6 Now Joseph was well-built and handsome, 7 and after a while his master’s wife took notice of Joseph and said, “Come to bed with me!” 8 But he refused. “With me in charge,” he told her, “my master does not concern himself with anything in the house; everything he owns he has entrusted to my care. 9 No one is greater in this house than I am. My master has withheld nothing from me except you, because you are his wife. How then could I do such a wicked thing and sin against God?” 10 And though she spoke to Joseph day after day, he refused to go to bed with her or even be with her. 11 One day he went into the house to attend to his duties, and none of the household servants was inside. 12 She caught him by his cloak and said, “Come to bed with me!” But he left his cloak in her hand and ran out of the house.

With such a handsome young man in her presence, the actions of Potiphar's wife might seem less than shocking. More shocking is the admission that this was also a strong temptation for Joseph. How so? Consider two facets of this story.  

First, there was a huge power differential in this relationship. Compared to Potiphar's wife, Joseph stood powerless. The command, “Come to bed with me!” was not the passionate seduction of a lover; it was the cruel command of an abuser. It was dehumanizing and exploitive. Literally, it reads like a barked command. Joseph is a slave; rejecting his master's wife was, in many respects, unfathomable.

Second, Joseph was emotionally vulnerable. He was alone, not only hundreds of miles away from all family and friends – but spurned by those who should have been closest and most loyal to him, members of his own family. The desire for pleasure, comfort, and companionship, even a flawed imitation of it, was no doubt strong.

It’s hard to conceive of a deck stacked more in the favor of sin. Yet, somehow, Joseph resisted. How did he do it? Consider two things.

First, Joseph was concerned about the human consequences of sin. He recognized that succumbing to temptation would form a hurtful betrayal against his trusting master, Potiphar. As one betrayed by those he trusted, Joseph empathized with his master, and simply could not inflict the dreadful pain he endured upon others.

Second, Joseph saw beyond the human to the divine. This is really spectacular, when you think about it. Joseph – forsaken, stripped of his clothes, thrown into a pit, left for dead and then sold into slavery, carried to a foreign land, and now sexually harassed – was yet still tender toward God, not hardened against him.

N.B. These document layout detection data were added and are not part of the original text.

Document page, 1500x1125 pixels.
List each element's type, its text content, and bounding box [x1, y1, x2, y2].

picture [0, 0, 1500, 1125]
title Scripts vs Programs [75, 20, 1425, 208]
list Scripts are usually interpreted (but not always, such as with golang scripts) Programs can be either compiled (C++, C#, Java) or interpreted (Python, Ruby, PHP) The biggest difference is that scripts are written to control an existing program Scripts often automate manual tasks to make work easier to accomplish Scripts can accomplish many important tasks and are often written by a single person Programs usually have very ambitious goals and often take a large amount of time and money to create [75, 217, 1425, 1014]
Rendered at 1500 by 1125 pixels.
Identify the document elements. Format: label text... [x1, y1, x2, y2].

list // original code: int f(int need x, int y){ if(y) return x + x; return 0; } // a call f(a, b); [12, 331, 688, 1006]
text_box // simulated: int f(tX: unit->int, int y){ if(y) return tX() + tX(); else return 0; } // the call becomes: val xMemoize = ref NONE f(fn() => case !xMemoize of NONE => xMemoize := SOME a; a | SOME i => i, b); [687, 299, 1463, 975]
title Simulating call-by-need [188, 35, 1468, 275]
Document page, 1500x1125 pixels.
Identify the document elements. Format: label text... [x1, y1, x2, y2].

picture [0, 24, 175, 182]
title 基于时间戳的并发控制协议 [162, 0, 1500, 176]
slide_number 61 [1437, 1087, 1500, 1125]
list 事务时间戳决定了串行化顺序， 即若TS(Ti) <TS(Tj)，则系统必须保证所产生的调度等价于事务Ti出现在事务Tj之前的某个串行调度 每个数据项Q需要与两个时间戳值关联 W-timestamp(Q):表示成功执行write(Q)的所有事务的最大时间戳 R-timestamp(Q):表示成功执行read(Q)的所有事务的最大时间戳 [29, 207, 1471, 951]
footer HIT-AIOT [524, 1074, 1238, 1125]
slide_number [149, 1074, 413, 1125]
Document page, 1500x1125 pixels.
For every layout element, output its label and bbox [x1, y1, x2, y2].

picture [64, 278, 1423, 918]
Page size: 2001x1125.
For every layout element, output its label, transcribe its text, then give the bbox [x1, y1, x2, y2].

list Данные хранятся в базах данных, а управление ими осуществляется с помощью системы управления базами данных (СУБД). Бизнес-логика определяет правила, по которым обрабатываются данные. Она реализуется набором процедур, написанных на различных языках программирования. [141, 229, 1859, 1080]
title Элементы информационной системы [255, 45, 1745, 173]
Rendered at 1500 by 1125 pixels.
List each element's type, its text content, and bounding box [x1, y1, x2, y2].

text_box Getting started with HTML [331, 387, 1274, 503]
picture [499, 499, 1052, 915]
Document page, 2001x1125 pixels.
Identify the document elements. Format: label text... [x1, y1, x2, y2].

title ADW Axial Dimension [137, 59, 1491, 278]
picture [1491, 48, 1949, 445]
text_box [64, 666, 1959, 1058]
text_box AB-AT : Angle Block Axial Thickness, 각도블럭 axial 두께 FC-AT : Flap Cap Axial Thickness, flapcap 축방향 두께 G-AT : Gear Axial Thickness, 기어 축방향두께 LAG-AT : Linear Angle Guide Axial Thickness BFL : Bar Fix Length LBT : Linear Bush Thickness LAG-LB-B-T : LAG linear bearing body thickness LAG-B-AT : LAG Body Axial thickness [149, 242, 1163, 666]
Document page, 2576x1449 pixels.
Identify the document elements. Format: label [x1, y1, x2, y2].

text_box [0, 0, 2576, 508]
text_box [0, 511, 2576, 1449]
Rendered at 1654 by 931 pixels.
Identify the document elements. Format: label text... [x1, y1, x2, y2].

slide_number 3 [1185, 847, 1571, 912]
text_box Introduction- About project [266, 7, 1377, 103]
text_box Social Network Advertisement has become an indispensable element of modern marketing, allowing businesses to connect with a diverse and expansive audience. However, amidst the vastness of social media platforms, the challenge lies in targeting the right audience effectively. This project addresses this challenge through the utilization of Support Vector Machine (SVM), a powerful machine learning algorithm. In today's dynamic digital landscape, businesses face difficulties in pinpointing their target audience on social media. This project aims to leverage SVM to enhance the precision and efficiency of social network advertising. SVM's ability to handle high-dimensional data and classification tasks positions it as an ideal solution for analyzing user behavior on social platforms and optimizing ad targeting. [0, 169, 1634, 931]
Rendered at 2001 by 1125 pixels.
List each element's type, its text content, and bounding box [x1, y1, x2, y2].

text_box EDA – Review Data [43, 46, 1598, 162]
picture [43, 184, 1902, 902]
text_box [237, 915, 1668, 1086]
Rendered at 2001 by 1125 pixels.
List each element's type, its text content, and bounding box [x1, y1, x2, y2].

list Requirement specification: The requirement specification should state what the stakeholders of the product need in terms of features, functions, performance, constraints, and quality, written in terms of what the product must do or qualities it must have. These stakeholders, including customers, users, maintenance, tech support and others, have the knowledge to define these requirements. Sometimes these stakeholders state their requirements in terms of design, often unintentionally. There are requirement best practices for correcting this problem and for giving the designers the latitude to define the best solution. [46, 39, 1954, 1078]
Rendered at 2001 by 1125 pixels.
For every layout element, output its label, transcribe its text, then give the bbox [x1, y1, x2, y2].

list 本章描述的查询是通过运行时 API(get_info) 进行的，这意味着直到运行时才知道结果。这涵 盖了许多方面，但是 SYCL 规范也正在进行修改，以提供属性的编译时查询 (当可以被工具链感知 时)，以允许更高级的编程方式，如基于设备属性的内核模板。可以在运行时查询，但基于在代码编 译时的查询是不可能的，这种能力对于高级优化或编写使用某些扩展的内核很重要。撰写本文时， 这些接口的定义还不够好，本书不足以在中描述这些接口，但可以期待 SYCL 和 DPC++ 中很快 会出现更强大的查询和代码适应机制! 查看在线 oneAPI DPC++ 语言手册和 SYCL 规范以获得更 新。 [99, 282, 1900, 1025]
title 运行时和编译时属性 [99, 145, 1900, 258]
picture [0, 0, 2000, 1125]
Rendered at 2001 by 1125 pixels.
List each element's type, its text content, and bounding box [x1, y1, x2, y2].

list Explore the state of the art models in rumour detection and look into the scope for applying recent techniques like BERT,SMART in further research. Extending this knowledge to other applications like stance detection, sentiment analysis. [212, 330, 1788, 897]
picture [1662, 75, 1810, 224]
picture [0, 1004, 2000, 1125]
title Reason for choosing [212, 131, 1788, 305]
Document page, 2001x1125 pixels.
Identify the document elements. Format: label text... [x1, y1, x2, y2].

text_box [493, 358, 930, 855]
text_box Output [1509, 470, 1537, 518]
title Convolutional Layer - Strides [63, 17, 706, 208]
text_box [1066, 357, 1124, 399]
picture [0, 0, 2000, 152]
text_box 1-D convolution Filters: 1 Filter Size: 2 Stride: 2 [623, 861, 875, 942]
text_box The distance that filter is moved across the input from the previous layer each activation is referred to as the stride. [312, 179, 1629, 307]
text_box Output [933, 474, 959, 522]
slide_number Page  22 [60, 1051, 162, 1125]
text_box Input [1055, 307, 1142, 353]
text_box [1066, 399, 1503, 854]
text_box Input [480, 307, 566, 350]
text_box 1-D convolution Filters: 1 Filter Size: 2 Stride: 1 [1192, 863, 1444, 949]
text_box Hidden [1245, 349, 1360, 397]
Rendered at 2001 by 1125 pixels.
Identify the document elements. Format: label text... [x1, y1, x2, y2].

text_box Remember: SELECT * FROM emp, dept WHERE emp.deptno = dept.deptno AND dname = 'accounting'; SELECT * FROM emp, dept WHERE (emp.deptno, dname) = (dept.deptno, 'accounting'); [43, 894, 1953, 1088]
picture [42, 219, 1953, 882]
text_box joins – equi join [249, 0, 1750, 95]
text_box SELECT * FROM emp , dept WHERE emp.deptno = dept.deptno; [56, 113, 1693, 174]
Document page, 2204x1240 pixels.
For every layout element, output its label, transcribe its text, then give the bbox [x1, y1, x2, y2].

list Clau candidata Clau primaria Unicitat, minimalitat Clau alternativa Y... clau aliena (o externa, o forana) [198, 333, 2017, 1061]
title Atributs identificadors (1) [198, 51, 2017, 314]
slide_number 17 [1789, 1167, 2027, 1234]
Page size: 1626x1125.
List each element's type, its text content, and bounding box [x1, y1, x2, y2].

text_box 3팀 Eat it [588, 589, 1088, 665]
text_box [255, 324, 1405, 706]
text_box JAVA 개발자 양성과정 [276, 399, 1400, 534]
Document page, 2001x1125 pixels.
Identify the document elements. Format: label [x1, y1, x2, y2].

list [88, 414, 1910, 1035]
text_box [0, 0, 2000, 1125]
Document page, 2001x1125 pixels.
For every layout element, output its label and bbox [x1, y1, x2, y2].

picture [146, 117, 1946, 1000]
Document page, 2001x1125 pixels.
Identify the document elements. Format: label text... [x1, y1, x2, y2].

Somehow, he saw the light of God's goodness, even through the darkness of bad circumstances. Confident of God's love, he loved God too much to sin against him in such a vile way. 

There are many legitimate reasons for obedience to God's commands. We can obey from a mere sense of duty, a desire to do good for good's sake. We can obey because we fear the consequences of disobedience. We can obey because we desire the blessings that only come through obedience, and so on. 

However, while the motivation for Joseph's obedience is multifaceted, his ultimate motivation was loving gratitude toward God. Sinning against Potiphar was repugnant to Joseph because it was also and ultimately a sin against God. 

True power for obedience and growth in holiness isn't so much about suppressing sin. As Tim Keller rightly notes, "Real self-control does not come from suppressing the desires of the heart by the will but by reordering the loves of the heart through one overarching, overmastering, supreme love that puts all the other loves in their place."

Child of God: The story of Joseph shows us a man growing captive to the love of God, and increasngly free from the snares of sin. If you would grow to hate sin, let us first grow in love for God.

You're loved. Don't forget it. 


Timothy J. Keller, The Timothy Keller Sermon Archive (New York City: Redeemer Presbyterian Church, 2013).